The Rebbe’s job is to be a nurturer and shepherd of faith. To ensure that the persons natural, deeply rooted faith, become the reality of their existence. That they breath, eat, live and act in a way that is consistent with their deeply rooted connection to the Almighty. 

Now, that unity and consistency between beliefs, feelings and actions, is not so simple. It requires help from the Moshe who is empowered and tasked by Hashem to shepherd and nurture the B’nei Yisrael so that their faith be real and implemented. 

R' Tzvi Freeman of Chabad.org summed it up nicely

In every generation, the Zohar says, the soul of Moses extends itself into the teachers and leaders of the Jewish people. 

What is the job of Moses? 

To be a shepherd of faith. To nurture his flock with faith. 

But the Jewish people are a people of innate faith, heirs to great men and women of faith all the way back to Abraham. 

So the job of Moses in every generation is not to feed them faith, but to ensure they digest the faith they already have.

To bring the wisdom of their souls into their minds, their hearts, and their everyday actions. 

Until every cell of a Jew is saturated with the deepest wisdom of the soul. 

It is this consistency that is one of the most important goals and outcomes of a trip to the Rebbe. 

How fortunate I am that Hashem sent me this ‘mission statement’ just as I was about to board my flight.

I share this you my friend, because it’s not just a story relevant to me. The day of passing of the Rebbe presents a special opportunity to Jews world over. 

Connection to the Rebbe allow for your already existent faith, to be nurtured and deepened. 

To ensure that the deepest connection to G-d that exists in your soul, becomes the way that you actually live your life.

The way to do this, to live in a way that is consistent with your deepest self, is to do deeds that are instructed by G-d our Creator. These are called Mitzvahs.

You may encounter external or internal resistance to heightening your Mitzvah observance. Voices, outer and inner, may scream out to you ‘take that off’ stop acting religious. 

Don’t listen. 

The true YOU of a Jew is his or her connection with G-d. Anything that detracts from that is ‘drunken’ irrational negative chatter.

The rest of the flight went smoothly thank G-d. I enjoyed the quiet time which I used to study, rest and study some more. I arrived in New York safely thank G-d, and headed straight over to Queens where the Rebbe’s Ohel is located. 

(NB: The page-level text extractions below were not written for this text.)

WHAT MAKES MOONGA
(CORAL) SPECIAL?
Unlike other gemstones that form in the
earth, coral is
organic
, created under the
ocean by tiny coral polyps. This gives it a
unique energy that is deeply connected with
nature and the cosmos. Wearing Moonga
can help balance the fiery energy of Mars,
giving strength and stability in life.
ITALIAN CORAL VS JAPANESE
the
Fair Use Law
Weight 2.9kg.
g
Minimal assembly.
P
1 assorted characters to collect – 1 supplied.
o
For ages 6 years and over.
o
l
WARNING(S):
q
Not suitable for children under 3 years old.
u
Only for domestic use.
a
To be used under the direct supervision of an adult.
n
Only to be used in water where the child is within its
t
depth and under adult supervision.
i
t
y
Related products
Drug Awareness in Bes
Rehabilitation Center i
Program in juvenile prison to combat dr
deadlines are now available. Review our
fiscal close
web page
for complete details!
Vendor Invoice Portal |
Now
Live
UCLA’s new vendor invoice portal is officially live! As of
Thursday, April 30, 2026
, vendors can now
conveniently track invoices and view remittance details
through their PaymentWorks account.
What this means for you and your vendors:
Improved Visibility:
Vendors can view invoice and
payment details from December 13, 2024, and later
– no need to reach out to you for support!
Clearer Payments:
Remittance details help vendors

As I was reading the notes of blessing request, I opened a note that someone had given me just before my trip. It was from a couple I had visited in hospital who had been going through medical challenges. In this note, the wife asked for blessings for health for her husband and herself and then added a line asking for a blessing for our family. The language they used was not the usual language one would have used in Hebrew. The word ‘lehagen’ jumped out at me. She had written ‘Please beseech the Almighty to ‘protect’ the Kantor family….’. 

Providentially, she had asked for a blessing for ‘protection’. She couldn’t have known that protection was the blessing I was in immediate need of. Her prayer was indeed, thank G-d, fulfilled. The possible threat to my safety was removed just in the right time. (I don’t want to think of what may have happened if this had unfolded on the plane).

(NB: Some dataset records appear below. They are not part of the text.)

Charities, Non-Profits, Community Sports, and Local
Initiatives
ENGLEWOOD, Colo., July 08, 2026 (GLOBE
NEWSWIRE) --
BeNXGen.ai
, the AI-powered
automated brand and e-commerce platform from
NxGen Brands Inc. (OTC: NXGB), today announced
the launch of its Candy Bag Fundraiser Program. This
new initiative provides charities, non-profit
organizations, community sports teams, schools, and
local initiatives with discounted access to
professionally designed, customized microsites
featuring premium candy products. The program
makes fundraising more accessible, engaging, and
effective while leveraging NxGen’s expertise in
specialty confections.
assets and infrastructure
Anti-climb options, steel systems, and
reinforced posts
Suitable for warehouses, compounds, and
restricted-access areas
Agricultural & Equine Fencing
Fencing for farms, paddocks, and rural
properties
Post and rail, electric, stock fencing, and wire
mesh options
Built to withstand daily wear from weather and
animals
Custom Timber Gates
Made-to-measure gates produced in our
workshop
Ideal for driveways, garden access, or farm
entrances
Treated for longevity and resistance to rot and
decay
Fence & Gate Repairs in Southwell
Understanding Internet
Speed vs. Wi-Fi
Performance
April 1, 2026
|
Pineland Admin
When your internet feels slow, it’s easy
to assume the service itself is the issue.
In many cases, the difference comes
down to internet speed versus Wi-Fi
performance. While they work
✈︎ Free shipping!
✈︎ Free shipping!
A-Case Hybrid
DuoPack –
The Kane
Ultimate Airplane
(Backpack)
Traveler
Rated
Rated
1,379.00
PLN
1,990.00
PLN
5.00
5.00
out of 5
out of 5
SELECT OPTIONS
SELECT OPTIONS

Over the next few days, I will be visiting the Rebbe’s Ohel to pray to the Almighty for myself, my family, my community and beyond. If you would like to send a note to be the read by the Ohel you may do so either by visiting www.ohelchabad.org or by clicking here and emailing me with your Hebrew name, your mothers Hebrew name (if you don’t know Hebrew names just use the names you know) and the nature of your request.

Shabbat Shalom

Rabbi Yosef Kantor

PS On the anniversary of a tzadik’s passing, all the light that he planted in this world—his teachings, good deeds, and everything in which he invested his life and being—all this shines brightly, so that anyone connected to him can receive blessings of life, happiness, and wisdom.